When a new user is created via the social-auth, only the default permissions are active. This means that the newly created user does not have access to add, edit, nor delete anything within DefectDojo. There are two parameters in the System Settings to influence the permissions for newly created users:

Default group#

When both the parameters Default group and Default group role are set, the new user will be a member of the given group with the given role, which will give him the respective permissions.

Groups from Identity Providers#

Some Identity Providers are able to send list of groups to which should user belongs. This functionality is implemented only for Identity Providers mentioned below. For all others, we will be more than happy for contribution (hint: functions assign_user_to_groups and cleanup_old_groups_for_user from dojo/pipeline.py might be useful).

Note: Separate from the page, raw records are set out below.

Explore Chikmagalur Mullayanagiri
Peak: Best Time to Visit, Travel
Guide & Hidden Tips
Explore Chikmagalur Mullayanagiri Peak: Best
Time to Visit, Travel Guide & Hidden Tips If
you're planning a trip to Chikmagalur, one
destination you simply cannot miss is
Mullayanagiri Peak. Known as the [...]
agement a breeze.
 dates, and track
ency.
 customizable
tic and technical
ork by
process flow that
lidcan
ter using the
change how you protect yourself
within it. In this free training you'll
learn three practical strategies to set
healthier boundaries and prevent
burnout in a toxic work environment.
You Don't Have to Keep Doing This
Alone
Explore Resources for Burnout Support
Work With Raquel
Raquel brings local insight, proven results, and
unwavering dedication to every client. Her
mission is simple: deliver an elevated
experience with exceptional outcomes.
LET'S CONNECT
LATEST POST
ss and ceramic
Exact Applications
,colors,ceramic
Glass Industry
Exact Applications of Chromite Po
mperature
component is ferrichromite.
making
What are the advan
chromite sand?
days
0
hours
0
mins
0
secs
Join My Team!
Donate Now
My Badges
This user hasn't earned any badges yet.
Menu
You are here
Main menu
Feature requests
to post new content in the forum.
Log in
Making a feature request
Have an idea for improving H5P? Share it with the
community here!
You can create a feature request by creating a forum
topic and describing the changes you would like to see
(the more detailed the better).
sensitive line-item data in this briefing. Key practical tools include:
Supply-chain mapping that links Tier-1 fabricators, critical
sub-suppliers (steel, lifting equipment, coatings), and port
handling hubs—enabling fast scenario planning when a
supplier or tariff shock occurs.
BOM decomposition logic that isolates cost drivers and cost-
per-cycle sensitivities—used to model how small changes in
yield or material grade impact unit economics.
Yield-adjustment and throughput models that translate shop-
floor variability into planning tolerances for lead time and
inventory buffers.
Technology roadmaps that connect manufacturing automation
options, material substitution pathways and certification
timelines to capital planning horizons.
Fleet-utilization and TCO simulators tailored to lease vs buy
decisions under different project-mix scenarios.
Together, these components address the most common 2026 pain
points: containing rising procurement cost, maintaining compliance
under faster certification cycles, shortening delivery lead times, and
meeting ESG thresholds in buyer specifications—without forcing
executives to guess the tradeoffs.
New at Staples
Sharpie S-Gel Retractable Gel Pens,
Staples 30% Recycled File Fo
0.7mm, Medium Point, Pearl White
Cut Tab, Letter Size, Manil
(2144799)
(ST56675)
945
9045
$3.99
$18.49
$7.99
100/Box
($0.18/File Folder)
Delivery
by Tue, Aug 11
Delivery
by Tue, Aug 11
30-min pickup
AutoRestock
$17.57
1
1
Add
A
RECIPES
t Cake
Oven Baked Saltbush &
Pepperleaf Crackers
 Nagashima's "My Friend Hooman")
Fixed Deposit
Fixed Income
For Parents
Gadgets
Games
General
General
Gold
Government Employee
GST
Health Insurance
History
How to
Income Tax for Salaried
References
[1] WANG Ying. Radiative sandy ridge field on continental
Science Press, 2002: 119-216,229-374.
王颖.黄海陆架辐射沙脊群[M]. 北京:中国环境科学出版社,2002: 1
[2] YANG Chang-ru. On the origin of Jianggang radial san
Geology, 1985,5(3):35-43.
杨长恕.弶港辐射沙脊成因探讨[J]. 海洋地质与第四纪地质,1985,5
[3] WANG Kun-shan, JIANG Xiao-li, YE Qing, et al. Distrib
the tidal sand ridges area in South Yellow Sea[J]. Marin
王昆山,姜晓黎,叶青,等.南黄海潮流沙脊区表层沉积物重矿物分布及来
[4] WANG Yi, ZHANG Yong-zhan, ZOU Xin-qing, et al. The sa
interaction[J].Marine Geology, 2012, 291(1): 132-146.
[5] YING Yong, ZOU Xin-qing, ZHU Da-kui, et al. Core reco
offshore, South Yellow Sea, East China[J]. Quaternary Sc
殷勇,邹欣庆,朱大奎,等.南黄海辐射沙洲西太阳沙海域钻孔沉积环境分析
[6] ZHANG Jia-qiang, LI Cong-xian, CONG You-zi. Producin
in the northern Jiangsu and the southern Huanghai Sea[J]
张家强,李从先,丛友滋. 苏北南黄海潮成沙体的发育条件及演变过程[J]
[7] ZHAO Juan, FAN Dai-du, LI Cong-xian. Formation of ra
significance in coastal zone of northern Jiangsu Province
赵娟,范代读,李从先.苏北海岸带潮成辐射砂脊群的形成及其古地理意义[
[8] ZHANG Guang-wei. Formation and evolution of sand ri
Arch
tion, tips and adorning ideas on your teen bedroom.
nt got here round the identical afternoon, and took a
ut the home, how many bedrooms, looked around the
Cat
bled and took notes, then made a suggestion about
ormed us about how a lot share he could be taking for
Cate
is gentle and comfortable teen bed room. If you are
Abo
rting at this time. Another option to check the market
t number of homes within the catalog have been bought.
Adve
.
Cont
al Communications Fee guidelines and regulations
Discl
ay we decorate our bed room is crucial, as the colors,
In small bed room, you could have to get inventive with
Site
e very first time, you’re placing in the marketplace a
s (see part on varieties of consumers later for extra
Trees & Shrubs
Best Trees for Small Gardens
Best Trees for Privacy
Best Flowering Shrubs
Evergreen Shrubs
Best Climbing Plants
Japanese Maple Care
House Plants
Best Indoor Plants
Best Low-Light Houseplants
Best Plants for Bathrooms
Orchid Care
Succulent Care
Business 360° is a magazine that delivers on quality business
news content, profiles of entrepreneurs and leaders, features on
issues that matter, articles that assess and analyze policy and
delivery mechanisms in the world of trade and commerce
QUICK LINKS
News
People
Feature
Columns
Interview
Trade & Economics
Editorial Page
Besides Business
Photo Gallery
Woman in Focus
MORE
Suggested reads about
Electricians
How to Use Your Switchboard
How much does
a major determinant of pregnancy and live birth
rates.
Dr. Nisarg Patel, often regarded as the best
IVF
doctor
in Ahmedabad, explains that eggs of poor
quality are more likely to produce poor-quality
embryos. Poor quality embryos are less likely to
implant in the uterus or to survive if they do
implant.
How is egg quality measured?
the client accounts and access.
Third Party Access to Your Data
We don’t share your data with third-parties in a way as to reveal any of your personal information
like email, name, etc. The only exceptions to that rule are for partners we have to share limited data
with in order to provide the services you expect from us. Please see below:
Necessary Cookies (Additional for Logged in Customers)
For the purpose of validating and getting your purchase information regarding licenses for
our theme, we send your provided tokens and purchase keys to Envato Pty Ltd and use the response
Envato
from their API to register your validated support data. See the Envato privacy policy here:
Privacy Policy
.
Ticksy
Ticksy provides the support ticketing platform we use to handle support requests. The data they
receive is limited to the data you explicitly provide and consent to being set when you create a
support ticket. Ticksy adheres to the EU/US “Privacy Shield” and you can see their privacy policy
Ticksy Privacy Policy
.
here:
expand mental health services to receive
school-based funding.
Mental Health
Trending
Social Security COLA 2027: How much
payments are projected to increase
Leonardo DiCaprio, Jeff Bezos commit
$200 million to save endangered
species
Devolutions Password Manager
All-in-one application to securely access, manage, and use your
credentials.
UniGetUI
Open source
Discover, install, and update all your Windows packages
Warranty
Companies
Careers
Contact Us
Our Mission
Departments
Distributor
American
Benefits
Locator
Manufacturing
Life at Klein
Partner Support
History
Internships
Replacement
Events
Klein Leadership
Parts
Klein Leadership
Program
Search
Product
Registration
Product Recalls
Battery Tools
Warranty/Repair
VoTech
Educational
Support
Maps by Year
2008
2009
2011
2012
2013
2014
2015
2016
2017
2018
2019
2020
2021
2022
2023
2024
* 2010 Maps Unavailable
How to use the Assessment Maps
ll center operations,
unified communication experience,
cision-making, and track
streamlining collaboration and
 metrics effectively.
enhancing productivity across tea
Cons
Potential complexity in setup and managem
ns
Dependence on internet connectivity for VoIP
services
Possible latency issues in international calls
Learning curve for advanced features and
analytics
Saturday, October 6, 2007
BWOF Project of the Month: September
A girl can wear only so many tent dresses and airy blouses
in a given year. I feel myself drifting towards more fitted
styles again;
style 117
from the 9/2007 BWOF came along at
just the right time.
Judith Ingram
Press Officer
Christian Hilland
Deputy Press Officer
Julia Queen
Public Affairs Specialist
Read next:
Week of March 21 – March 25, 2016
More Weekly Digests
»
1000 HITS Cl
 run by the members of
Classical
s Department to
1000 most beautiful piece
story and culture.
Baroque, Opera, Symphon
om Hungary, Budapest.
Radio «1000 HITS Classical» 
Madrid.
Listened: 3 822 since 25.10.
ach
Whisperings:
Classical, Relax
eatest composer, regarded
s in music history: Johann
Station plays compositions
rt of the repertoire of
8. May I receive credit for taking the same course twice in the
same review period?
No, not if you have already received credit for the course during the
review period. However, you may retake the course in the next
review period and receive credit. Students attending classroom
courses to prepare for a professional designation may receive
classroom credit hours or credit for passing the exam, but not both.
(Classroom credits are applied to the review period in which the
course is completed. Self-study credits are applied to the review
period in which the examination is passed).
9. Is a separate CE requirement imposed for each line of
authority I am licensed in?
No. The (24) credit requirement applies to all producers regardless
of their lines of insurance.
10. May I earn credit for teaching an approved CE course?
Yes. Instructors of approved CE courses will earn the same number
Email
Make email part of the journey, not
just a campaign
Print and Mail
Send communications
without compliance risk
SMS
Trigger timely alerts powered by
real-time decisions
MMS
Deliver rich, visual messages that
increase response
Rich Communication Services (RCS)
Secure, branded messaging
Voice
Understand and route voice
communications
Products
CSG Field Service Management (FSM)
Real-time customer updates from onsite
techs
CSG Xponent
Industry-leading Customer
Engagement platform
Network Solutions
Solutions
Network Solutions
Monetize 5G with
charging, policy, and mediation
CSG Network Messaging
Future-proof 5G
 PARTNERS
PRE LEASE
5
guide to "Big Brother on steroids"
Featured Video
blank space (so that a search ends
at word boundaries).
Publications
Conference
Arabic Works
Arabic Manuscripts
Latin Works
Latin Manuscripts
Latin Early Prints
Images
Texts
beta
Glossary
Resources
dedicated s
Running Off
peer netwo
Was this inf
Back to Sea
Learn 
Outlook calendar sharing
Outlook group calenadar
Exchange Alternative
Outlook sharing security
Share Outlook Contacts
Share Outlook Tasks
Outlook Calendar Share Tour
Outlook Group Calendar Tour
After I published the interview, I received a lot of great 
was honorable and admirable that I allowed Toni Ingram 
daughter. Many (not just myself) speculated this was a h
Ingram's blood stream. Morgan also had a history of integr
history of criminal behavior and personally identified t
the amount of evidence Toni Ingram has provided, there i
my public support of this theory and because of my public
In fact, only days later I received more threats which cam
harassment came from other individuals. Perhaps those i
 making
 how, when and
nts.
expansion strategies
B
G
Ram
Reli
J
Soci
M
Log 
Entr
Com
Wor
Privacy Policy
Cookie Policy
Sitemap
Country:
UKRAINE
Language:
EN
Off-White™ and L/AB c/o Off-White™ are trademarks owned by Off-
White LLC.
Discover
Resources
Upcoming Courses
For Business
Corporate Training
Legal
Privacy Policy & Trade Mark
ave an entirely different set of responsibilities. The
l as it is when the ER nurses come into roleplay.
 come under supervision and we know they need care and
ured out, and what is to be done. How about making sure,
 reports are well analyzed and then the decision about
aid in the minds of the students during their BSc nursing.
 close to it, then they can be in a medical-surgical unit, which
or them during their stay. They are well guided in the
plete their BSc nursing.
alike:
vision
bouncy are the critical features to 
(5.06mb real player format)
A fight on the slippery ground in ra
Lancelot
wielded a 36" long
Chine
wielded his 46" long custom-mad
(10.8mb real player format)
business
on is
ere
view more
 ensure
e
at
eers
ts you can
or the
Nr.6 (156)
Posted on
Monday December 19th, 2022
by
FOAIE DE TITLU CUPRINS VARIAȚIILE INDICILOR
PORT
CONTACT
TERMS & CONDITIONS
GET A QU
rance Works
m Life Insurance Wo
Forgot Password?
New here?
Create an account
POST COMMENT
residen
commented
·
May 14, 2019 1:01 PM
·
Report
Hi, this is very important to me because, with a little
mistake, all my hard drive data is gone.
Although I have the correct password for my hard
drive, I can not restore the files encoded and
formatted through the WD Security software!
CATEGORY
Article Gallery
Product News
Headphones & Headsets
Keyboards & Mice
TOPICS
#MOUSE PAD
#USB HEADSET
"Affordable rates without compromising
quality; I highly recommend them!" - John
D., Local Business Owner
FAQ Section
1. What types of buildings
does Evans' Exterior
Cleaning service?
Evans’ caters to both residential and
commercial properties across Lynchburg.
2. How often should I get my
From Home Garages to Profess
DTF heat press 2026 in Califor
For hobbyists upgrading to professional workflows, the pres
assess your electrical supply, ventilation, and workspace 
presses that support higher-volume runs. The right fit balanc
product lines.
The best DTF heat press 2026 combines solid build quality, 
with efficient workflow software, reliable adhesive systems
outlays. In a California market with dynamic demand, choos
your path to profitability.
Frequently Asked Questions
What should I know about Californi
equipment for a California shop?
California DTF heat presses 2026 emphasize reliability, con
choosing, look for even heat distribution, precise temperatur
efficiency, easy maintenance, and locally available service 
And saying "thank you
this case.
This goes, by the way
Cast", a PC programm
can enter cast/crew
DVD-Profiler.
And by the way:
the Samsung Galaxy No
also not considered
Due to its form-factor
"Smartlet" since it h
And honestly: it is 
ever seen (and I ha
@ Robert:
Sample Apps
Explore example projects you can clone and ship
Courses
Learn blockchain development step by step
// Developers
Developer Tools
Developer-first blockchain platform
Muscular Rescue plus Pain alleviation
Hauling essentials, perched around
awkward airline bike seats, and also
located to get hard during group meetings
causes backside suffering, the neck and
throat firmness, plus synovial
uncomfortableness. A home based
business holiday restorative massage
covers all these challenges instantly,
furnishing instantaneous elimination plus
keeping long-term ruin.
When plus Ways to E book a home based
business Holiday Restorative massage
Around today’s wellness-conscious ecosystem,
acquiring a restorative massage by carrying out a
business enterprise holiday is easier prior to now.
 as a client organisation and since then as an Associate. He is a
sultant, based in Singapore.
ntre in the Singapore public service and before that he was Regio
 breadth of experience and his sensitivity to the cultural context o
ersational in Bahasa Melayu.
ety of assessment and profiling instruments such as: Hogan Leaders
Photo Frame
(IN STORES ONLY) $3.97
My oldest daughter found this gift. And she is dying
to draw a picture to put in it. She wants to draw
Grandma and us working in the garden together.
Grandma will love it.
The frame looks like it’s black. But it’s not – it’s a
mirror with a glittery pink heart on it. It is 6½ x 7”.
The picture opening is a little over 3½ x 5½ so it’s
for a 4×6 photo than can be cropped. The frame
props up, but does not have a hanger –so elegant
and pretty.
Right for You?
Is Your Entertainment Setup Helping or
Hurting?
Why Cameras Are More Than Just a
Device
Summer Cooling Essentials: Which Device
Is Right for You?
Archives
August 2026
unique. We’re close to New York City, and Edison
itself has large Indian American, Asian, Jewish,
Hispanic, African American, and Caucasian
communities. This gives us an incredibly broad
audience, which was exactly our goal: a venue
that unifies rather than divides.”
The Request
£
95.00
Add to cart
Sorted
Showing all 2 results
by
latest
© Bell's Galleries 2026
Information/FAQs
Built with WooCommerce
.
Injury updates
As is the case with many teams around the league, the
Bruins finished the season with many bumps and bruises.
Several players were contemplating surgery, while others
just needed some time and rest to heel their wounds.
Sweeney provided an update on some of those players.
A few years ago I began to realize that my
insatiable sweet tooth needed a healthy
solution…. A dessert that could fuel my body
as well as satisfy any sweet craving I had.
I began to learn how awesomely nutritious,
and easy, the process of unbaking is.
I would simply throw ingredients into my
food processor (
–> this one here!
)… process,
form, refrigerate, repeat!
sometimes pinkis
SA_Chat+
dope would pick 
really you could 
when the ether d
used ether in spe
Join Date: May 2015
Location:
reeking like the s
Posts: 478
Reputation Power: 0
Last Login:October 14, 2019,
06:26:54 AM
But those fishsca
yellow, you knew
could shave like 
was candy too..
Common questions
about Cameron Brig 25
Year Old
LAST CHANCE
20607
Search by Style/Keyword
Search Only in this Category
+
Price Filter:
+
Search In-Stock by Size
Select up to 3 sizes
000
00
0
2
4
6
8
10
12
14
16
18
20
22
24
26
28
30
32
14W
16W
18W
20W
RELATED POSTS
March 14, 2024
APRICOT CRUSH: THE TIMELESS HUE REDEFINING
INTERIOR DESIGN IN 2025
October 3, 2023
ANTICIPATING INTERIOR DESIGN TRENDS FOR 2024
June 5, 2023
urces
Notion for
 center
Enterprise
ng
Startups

• Azure: Check DD_SOCIAL_AUTH_AZUREAD_TENANT_OAUTH2_GET_GROUPS and DD_SOCIAL_AUTH_AZUREAD_TENANT_OAUTH2_CLEANUP_GROUPS
• RemoteUser: Check DD_AUTH_REMOTEUSER_GROUPS_HEADER and DD_AUTH_REMOTEUSER_GROUPS_CLEANUP

Other Providers#

In an effort to accommodate as much generality as possible, it was decided to implement OAuth2 with the social-auth ecosystem as it has a library of compatible providers with documentation of implementation. Conveniently, each provider has an identical procedure of managing the authenticated responses and authorizing access within a given application. The only difficulty is creating a new authentication client with a given OAuth2 provider.